Despite its overwhelming abundance and the fact that it is so widely hated by Sydneysiders, the introduced Common Myna (that's the brown and black one with the yellow feet and beak that walks around in the gutter) was not negatively associated with any native bird species. In other words, it is unlikely that Common Mynas were preventing native birds from living in backyards.

Interestingly, it was the native Noisy Miner (that's the grey and black one with the yellow feet and beak that squawks from the nearest gum tree) that was most negatively associated with small native species. In fact, all seven small native species were less likely to be found in gardens inhabited by the nectar-feeding Noisy Miner. For example, Eastern Spinebills were found in 20 % of gardens from which Noisy Miners were absent, but only in 4 % of gardens in which Noisy Miners were present.

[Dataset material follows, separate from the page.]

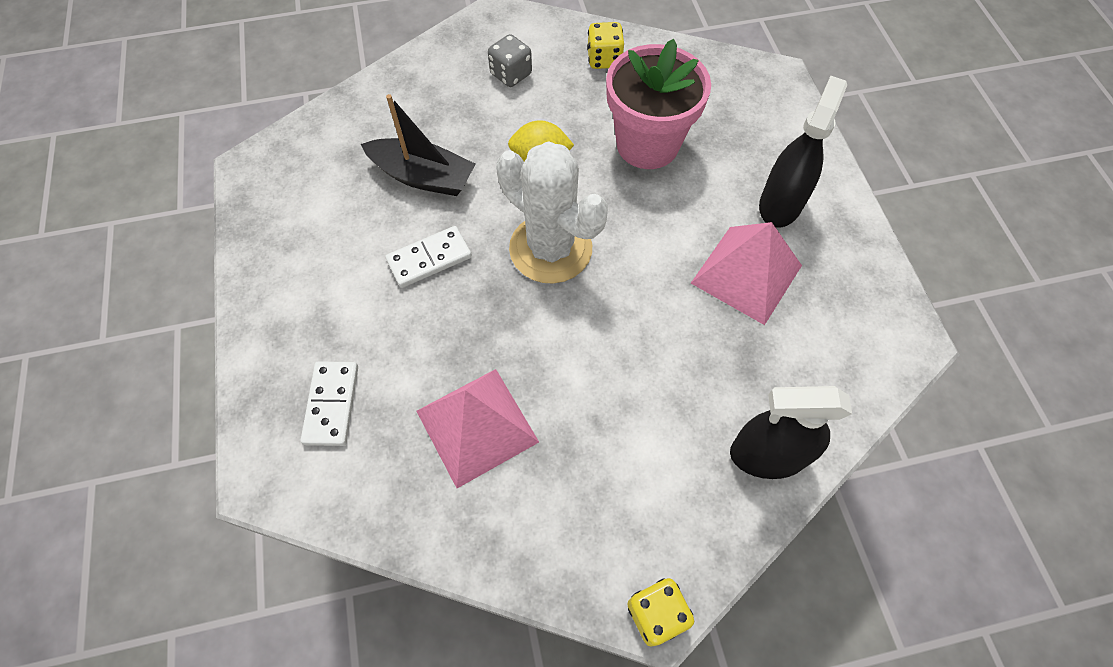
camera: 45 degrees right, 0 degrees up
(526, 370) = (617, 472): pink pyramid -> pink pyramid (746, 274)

What does this mean? Perhaps the small native birds have different habitat requirements to Noisy Miners and so they don't occur in the same gardens? However, none of the garden attributes that we recorded, explained the distribution of Noisy Miners. They were equally common in gardens with quite different proportions of lawn, shrubs and trees, and they showed no preference for gardens with higher representation of either native or introduced plants. This suggests that Noisy Miners actually exclude small birds from suburban gardens. A similar result has been found in rural areas where Noisy Miners are known to exclude small birds from small remnants of habitat.

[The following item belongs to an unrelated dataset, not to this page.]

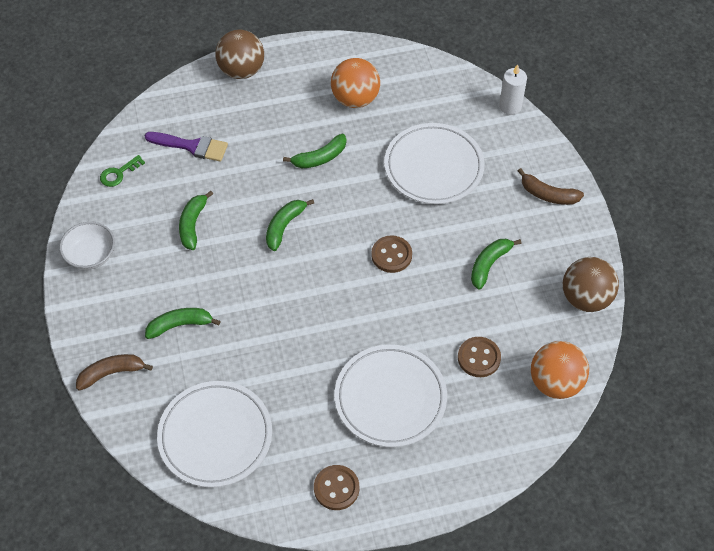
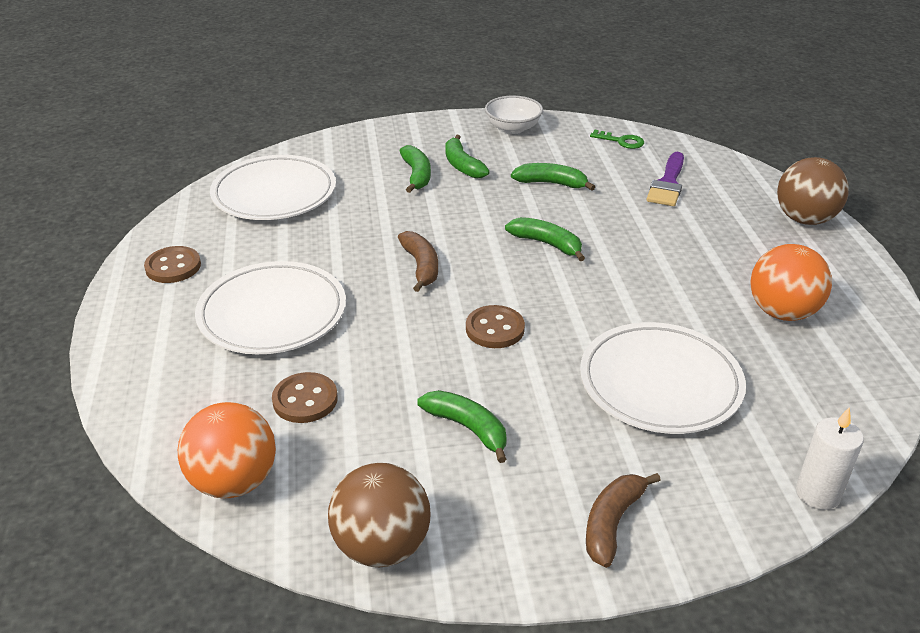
camera: 95 degrees right, 20 degrees down
(111, 373) = (369, 140): brown banana -> brown banana (421, 266)
(118, 173) = (621, 141): green key -> green key turned 150 degrees clockwise
(320, 158) = (663, 276): green banana -> green banana (462, 165)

Some of the small birds did show preferences for particular types of garden. For example, Eastern Spinebills and Eastern Yellow Robins were more common in gardens with higher proportions of trees, and these species as well as the Superb Fairy-wren were more commonly observed in gardens in which the majority of the plant species were Australian natives. Little Wattlebirds and Red Wattlebirds also preferred native gardens and although they are large honeyeaters like the Noisy Miner, no small birds were negatively associated with the wattlebirds.

Conclusions

So, what is the message from this study for boosting backyard biodiversity? Those people who have switched to native gardens get a big tick. They are more likely to attract a greater diversity of small birds to their gardens. Planting more shrubs and trees will also be beneficial for native species, and converting some of your lawn into shrubs and trees will have the added bonus of reducing visitation by the Common Myna (if you're a Myna hater).

The problem that remains is what we can do to lessen the impact of the aggressive Noisy Miner, which was found in 59% of gardens (even 89% of those in Northern Sydney!) Our habitat assessment in this first survey was very basic, and we hope that finer habitat measurement in future modules of the Birds in Backyards project might enable us to identify the combinations of plant species that discourage Noisy Miners, or allow small species to coexist with them. This pilot study provided some promise in this regard. Silvereyes were present in 25% of gardens from which Noisy Miners were absent, but in only 4% of gardens where Noisy Miners were present. However, this ranged form 1 % in gardens with less than 25% shrub cover up to 7% in gardens with more than 50% shrub cover. Although dense shrubbery might not exclude Noisy Miners, the cover may increase the possibility for small birds to coexist with them. Perhaps we need to think more about planting shrubs that provide dense, protective refuges and nest sites, and not just focus on those plants that provide food.